Signalling a job before time limit is reached

sagendor · January 21, 2021, 2:20am

I’m trying to signal my job so that I can save the state of it to disk before slurm kills the process when it runs out of time. I’m using the --signal flag in my batch submission file like so:

#!/bin/bash
#SBATCH --ntasks=1
#SBATCH --mem=0
#SBATCH --time=00:3:30 
#SBATCH --partition=debug 
#SBATCH --signal=USR1@30
#SBATCH --output=test.out
#SBATCH --job-name=test

echo "Job started!"
python ~/scratch/ascript.py
echo "Job ended!"

The idea here is that slurm should send the signal SIGUSR1 30 seconds before the job ends to all processes running. Inside the python script, it looks like this:

import signal
import time

def handler(signum, frame):
    print('Signal handler called with signal', signum)
    exit(0)

signal.signal(signal.SIGUSR1, handler)
signal.signal(signal.SIGTERM, handler)
signal.signal(signal.SIGINT, handler)

# do nothing
print("Going to sleep...")
time.sleep(100000)

The script should catch the signal SIGUSR1 which I specified in my slurm file, and then execute the function “handler”, but it’s not working. When I run this script on the terminal and use Ctrl+C to send the SIGINT signal, it works.

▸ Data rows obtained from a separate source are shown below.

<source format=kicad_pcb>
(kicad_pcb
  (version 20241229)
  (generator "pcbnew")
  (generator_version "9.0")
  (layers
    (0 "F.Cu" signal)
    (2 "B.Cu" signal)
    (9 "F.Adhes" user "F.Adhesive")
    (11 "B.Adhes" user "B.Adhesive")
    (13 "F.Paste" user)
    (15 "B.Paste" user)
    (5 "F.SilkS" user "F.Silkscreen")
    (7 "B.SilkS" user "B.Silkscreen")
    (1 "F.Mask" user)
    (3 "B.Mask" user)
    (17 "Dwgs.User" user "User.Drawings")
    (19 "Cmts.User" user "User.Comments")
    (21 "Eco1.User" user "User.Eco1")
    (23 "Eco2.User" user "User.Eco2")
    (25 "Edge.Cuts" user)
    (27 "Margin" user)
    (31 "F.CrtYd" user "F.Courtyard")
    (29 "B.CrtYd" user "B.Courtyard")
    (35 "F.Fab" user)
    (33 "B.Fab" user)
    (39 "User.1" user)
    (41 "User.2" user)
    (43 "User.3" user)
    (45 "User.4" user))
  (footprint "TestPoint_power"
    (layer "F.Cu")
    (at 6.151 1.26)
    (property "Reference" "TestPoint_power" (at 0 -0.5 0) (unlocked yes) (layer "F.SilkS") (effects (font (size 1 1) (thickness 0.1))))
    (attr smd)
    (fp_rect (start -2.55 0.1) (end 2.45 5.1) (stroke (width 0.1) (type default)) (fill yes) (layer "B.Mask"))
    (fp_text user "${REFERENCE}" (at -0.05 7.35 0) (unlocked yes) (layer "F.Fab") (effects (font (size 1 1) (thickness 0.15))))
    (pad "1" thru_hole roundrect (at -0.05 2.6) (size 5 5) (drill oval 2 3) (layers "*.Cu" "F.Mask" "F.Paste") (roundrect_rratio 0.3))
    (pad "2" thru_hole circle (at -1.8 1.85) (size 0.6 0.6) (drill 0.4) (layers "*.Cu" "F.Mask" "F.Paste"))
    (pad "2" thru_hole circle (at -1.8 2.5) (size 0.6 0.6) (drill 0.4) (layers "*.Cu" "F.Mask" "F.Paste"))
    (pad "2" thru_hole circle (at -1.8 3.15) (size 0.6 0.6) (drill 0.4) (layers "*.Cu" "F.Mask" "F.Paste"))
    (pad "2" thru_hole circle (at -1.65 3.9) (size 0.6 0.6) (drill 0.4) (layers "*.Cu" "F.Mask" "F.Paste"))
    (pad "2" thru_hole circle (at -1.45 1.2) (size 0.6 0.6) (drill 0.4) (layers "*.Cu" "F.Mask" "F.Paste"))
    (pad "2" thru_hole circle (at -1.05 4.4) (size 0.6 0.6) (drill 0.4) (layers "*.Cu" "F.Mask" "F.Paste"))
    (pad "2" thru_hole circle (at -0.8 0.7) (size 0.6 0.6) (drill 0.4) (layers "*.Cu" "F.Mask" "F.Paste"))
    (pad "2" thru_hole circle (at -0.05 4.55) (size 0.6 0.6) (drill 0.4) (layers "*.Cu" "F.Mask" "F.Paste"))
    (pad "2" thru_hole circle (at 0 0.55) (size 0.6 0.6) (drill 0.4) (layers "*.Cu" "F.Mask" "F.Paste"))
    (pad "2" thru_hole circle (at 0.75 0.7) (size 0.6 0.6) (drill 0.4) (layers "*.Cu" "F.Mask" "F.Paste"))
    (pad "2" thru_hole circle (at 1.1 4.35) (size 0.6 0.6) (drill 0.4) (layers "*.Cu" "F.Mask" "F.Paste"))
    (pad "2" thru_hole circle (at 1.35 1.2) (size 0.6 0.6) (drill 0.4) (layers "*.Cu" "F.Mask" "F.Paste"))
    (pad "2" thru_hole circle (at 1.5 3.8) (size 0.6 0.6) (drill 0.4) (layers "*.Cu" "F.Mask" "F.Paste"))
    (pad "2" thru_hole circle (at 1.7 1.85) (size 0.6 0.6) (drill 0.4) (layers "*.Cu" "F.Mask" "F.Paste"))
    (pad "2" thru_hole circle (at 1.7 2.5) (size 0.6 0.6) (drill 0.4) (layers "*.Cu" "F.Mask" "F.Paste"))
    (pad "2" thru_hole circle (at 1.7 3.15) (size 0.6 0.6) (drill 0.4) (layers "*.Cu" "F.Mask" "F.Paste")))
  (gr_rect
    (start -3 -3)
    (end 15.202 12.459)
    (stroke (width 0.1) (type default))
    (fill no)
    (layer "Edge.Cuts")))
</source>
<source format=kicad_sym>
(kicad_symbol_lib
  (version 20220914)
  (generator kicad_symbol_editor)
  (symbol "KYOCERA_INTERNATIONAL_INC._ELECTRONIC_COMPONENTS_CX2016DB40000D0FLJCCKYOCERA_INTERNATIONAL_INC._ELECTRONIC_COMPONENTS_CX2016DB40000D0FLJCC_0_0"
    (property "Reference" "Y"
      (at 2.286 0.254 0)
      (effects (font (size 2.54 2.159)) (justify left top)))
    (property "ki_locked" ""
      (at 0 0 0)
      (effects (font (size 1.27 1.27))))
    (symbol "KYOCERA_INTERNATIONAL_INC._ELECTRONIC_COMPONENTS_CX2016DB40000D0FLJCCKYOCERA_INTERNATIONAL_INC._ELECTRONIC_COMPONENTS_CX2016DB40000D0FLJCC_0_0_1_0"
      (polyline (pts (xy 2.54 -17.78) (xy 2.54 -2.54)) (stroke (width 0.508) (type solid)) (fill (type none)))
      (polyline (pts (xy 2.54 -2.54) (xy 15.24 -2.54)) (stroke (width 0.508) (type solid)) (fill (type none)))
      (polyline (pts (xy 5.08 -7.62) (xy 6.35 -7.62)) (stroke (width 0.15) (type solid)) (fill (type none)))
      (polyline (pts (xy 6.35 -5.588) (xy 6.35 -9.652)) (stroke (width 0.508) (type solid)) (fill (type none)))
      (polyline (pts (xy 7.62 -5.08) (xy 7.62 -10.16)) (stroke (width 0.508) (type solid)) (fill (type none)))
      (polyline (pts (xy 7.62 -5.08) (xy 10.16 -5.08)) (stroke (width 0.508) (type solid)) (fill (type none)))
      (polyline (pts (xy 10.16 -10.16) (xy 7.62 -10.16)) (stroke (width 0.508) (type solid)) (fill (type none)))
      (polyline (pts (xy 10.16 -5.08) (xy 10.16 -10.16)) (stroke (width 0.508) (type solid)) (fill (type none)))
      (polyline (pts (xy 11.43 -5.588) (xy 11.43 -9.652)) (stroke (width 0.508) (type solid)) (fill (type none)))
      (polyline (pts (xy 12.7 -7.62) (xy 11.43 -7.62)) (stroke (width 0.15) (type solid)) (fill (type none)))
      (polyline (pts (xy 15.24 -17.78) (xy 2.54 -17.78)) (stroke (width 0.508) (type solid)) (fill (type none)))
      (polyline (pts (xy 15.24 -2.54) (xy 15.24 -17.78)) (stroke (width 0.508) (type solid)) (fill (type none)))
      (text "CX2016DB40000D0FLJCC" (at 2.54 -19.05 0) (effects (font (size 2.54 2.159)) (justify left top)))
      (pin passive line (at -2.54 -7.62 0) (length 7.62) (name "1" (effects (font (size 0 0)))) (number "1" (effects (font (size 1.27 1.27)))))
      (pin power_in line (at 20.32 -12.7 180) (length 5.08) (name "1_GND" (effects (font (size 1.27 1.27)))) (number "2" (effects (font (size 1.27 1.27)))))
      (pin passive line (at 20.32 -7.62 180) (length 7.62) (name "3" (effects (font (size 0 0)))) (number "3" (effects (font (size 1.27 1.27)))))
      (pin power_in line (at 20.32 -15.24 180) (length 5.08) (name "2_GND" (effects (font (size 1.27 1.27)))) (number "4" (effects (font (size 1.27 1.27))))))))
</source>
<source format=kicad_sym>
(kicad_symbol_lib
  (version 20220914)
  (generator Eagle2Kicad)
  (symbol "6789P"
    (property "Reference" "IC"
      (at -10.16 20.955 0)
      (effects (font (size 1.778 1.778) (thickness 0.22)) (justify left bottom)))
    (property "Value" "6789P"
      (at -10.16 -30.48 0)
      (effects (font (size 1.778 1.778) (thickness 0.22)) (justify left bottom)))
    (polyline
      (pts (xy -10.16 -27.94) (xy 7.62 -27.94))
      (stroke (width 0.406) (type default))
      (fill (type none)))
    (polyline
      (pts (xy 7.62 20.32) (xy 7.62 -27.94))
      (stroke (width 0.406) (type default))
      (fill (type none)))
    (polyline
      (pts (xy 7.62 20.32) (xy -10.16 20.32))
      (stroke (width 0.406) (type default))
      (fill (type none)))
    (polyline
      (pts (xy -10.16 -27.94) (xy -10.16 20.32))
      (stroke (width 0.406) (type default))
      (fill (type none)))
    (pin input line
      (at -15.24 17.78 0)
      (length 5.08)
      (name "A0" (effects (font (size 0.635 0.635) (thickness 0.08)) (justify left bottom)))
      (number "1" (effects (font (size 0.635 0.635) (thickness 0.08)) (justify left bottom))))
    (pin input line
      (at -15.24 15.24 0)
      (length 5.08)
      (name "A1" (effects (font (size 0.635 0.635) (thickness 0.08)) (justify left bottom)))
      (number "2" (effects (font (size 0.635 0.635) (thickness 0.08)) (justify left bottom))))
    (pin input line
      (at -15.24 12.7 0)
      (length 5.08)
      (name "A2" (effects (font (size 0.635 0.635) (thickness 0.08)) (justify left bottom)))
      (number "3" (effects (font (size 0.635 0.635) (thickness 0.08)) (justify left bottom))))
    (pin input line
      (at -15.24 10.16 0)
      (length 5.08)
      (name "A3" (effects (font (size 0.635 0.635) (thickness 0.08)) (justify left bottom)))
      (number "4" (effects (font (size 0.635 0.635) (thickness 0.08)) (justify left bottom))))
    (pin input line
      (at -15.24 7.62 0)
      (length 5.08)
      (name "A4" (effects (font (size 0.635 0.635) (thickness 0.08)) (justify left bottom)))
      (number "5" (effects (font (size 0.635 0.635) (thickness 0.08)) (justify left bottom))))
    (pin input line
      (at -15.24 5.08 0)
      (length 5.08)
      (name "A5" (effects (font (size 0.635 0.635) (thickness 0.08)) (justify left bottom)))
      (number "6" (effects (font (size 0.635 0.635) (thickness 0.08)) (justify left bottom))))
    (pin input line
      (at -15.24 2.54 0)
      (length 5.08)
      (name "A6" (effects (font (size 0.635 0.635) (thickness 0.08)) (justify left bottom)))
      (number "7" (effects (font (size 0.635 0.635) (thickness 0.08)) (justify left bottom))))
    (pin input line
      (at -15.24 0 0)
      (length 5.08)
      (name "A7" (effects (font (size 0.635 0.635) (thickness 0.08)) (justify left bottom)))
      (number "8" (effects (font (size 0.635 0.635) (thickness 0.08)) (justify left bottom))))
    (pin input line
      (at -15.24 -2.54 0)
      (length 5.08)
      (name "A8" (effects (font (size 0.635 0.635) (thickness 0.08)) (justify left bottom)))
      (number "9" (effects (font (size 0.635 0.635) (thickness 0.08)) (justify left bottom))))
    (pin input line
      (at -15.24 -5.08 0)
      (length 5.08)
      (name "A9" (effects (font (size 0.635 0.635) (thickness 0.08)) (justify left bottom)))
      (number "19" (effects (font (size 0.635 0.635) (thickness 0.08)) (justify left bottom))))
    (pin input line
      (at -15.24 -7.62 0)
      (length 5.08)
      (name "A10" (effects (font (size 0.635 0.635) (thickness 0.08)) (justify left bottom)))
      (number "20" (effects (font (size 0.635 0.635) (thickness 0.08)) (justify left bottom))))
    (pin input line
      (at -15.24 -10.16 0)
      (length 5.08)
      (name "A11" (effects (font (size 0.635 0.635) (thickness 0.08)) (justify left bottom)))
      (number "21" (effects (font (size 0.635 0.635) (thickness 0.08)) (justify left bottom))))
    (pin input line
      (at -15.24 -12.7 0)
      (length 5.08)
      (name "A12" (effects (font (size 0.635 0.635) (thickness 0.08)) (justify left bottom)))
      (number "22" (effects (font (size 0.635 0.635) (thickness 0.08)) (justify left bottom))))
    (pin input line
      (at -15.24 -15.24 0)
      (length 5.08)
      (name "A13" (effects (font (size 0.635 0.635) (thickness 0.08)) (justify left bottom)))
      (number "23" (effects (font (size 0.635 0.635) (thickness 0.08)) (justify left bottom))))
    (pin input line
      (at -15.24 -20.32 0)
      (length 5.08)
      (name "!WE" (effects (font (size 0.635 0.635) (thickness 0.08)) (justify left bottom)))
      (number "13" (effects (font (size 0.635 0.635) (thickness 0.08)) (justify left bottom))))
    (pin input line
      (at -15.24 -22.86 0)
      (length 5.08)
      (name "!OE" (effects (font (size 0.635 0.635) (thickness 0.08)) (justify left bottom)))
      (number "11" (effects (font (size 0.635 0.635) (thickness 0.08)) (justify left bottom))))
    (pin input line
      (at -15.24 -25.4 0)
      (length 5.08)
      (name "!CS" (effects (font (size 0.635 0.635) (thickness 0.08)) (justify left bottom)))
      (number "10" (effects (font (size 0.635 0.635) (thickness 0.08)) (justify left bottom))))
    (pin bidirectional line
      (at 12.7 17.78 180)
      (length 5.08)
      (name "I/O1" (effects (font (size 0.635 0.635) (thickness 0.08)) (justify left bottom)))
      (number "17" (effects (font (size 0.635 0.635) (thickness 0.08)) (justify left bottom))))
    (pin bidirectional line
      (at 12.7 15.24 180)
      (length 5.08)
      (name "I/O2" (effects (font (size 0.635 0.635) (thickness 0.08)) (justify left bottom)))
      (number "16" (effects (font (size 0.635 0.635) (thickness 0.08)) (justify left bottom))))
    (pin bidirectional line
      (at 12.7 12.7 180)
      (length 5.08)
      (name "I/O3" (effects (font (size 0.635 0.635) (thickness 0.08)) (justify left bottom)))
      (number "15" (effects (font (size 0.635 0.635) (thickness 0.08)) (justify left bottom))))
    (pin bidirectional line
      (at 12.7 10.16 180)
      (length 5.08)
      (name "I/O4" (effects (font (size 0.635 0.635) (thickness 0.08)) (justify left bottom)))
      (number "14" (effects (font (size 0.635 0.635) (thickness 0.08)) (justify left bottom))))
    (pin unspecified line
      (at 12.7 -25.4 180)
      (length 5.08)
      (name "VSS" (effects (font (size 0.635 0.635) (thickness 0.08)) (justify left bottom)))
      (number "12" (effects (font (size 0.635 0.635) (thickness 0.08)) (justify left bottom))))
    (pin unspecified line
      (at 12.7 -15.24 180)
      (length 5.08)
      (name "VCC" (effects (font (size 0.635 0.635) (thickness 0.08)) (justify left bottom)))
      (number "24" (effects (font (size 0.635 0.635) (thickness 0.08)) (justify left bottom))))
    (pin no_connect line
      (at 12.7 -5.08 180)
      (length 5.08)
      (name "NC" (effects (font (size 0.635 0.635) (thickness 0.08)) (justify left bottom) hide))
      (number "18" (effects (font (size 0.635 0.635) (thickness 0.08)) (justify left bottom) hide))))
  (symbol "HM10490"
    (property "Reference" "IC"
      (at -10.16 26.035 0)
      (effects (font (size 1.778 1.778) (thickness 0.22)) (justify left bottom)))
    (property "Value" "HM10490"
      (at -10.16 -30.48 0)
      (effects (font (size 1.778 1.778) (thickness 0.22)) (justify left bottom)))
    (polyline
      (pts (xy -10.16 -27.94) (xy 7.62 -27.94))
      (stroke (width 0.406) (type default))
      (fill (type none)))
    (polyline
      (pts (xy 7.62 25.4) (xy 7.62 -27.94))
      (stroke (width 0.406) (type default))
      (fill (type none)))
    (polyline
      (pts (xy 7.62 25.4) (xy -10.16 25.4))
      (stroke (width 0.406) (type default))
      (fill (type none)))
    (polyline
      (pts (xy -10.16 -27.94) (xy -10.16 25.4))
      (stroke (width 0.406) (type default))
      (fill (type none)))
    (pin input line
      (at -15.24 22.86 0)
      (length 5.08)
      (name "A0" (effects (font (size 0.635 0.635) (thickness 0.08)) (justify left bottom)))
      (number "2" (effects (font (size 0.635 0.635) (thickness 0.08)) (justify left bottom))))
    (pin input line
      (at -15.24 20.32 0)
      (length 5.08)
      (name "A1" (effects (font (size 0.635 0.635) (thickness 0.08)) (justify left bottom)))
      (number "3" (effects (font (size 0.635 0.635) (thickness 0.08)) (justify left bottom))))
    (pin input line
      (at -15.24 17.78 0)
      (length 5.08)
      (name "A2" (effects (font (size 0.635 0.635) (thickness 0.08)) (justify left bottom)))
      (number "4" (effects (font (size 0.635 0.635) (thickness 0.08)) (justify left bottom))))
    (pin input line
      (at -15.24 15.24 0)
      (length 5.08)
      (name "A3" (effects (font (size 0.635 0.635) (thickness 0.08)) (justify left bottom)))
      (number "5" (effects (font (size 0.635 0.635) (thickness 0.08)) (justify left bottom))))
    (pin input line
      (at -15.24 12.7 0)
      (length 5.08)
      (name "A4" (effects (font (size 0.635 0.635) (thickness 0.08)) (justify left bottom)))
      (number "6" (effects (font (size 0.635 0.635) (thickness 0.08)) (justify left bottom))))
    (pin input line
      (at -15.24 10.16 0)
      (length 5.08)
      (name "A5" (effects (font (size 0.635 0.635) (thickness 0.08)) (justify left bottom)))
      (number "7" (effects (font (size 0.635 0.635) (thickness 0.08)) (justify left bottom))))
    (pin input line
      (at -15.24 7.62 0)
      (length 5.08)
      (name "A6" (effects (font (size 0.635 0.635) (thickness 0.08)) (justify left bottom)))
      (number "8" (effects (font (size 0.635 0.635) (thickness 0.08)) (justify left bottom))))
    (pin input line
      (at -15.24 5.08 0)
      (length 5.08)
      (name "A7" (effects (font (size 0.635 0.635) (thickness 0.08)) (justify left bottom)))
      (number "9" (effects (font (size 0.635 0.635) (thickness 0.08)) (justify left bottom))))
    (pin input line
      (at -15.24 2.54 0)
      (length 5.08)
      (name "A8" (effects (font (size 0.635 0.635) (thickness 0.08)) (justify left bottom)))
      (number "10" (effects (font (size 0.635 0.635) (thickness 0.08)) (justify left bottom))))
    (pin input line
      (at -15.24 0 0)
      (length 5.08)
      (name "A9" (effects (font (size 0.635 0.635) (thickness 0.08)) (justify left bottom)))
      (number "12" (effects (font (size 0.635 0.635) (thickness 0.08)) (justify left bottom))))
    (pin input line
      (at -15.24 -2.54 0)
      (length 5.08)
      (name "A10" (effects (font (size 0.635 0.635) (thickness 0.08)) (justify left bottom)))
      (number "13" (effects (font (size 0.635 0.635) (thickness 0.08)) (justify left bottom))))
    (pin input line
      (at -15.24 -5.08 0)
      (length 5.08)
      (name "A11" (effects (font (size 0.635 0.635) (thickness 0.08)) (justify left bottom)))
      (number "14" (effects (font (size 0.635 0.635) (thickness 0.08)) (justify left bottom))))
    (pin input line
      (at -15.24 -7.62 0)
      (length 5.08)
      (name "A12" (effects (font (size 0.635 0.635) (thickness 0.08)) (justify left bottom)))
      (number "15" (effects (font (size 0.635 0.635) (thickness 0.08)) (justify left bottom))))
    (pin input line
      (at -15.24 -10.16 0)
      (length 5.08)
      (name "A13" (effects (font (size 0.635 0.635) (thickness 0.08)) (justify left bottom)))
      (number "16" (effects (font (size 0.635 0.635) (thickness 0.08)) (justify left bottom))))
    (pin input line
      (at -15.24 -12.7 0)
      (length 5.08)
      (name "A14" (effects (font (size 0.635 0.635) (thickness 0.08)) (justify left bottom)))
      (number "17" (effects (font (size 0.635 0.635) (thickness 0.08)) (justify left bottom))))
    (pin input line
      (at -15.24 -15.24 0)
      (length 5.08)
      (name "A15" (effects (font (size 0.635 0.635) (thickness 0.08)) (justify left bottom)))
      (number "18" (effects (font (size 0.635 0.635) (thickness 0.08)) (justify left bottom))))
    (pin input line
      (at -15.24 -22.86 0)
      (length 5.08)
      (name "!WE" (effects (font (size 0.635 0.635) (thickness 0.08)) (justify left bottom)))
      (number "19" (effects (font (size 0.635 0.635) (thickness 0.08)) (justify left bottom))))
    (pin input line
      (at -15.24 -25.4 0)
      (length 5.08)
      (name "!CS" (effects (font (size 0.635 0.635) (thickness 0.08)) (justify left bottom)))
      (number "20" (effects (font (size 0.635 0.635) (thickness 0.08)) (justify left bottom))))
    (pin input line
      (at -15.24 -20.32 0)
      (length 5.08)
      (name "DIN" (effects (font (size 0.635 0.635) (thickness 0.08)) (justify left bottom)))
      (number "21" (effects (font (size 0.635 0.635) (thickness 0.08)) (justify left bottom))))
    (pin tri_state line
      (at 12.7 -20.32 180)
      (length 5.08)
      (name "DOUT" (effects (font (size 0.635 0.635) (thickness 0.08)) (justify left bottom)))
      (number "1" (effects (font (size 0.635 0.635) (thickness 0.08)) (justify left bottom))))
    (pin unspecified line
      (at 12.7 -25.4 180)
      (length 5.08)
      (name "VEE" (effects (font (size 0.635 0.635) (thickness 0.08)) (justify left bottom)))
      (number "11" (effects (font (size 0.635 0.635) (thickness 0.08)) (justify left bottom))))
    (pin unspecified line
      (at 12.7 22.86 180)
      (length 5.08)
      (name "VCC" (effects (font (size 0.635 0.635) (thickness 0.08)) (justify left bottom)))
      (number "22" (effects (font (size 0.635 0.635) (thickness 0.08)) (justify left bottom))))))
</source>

Am I missing something here? Do I need to know something about how slurm has been configured on Discovery?

sagendor · January 21, 2021, 9:25pm

If anyone has a suggestion for a better way to do this I am open to it

sagendor · January 21, 2021, 9:50pm

So I managed to find a somewhat convoluted way to achieve what I wanted to - though I still would like to understand why my original attempt didn’t work. Here is a modified submission script

#!/bin/bash
#SBATCH --ntasks=1
#SBATCH --time=00:3:30 
#SBATCH --partition=debug 
#SBATCH --signal=B:USR1@30
#SBATCH --output=test.out
#SBATCH --job-name=test

trap 'echo signal recieved!; kill "${PID}"; wait "${PID}"; handler' USR1 SIGINT SIGTERM

echo "Job started!"

# run python script
python ~/scratch/ascript.py &
PID="$!"
wait "${PID}"

echo "Job ended!"

The idea is that we run the python script (or whatever your job is) in the background, and capture its process id with with the $! variable. We then run the command wait which tells the script to wait until this process finishes before continuing.

The #SBATCH --signal=B:USR1@30 flag means that we will send the signal USR1 to the bash shell (rather than any child processes), where it can be captured by the trap command, which then sends the SIGTERM signal to our actual job via kill, and our job can then handle that signal.

Pretty convoluted, but seems to work. Wish there was some better documentation on how to do this properly

csul · March 28, 2023, 7:09pm

Hi,

This is a very late response but I was going to do a blog post on this topic and was reminded of this question while doing research. Here’s a hint from the schedmd mail list. We have to launch python with srun. The explanation seems to be that using srun puts your python script into a job step while launching it from the job script creates a child process. Apparently only the batch script or job steps can be sent signals.

Anyway, your job script should look like this

#!/bin/bash
#SBATCH --time=00:01:30
#SBATCH --partition=debug
#SBATCH --signal=USR1

module load gcc/11.3.0
module load python

echo 'job started!'
srun python3 ascript.py
echo 'job ended!'

Note that bash will try to interpret the ! character if its in " quotes but not ' quotes.

ascript.py should look the same

import signal
import time

def handler(signum, frame):
    print('Signal handler called with signal', signum)
    exit(0)

signal.signal(signal.SIGUSR1, handler)
signal.signal(signal.SIGTERM, handler)
signal.signal(signal.SIGINT, handler)

# do nothing
print("Going to sleep...")
time.sleep(100000)

Finally, for anyone wondering how this is useful. One thing you can do is put functionality in your signal handler function to save the state of your program before it gets terminated so you can pick up where you left off in the next job.